Work order
Copy every item below verbatim, leaving out the pictures.

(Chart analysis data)

-- Opening Marker --

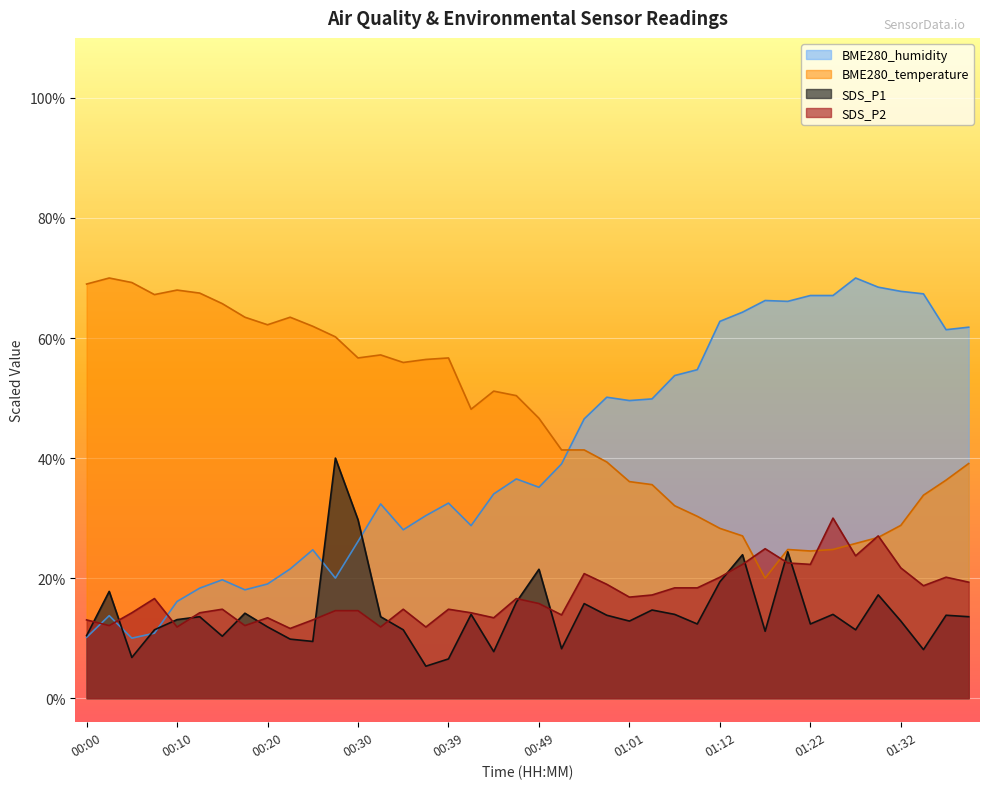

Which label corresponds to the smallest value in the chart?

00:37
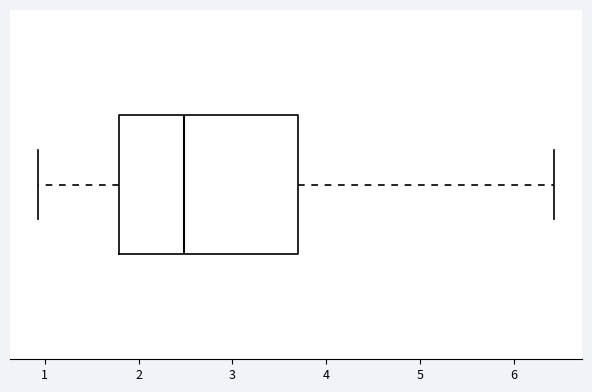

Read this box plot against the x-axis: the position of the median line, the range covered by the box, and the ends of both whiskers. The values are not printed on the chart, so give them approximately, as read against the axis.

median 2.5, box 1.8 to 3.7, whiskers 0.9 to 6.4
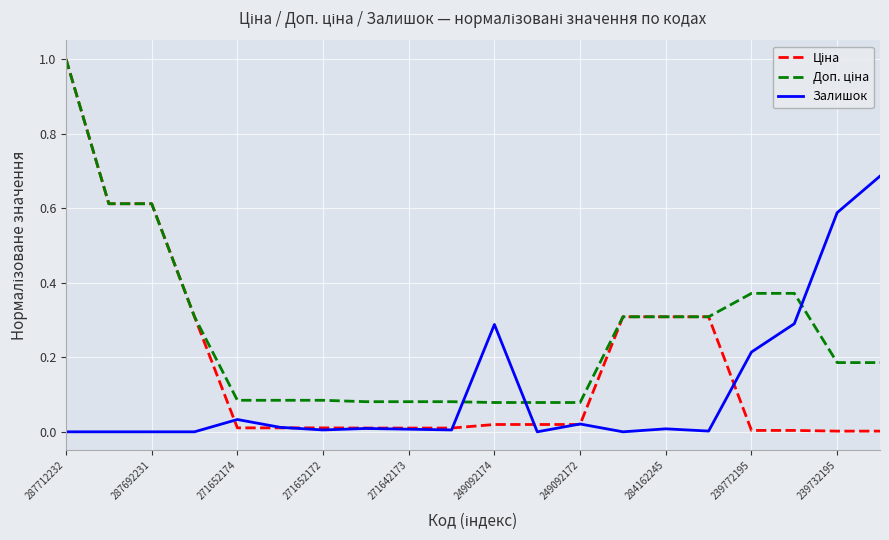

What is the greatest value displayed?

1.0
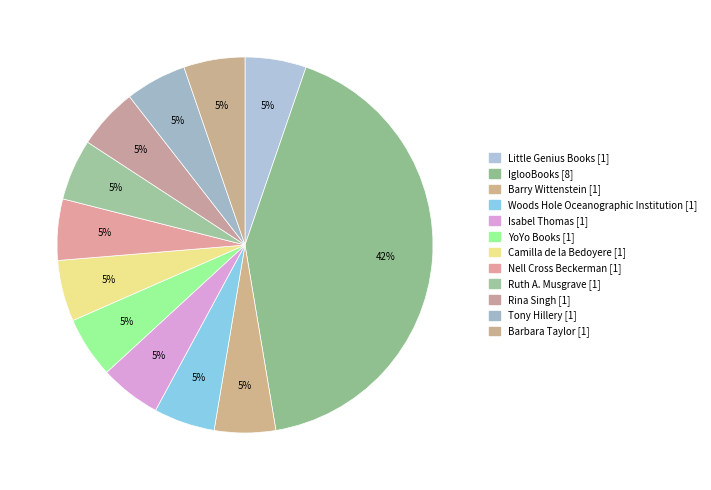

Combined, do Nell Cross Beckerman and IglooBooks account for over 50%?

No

-- Closing Marker --

Task answer
Which label corresponds to the smallest value in the chart?

00:37

Read this box plot against the x-axis: the position of the median line, the range covered by the box, and the ends of both whiskers. The values are not printed on the chart, so give them approximately, as read against the axis.

median 2.5, box 1.8 to 3.7, whiskers 0.9 to 6.4

What is the greatest value displayed?

1.0

Combined, do Nell Cross Beckerman and IglooBooks account for over 50%?

No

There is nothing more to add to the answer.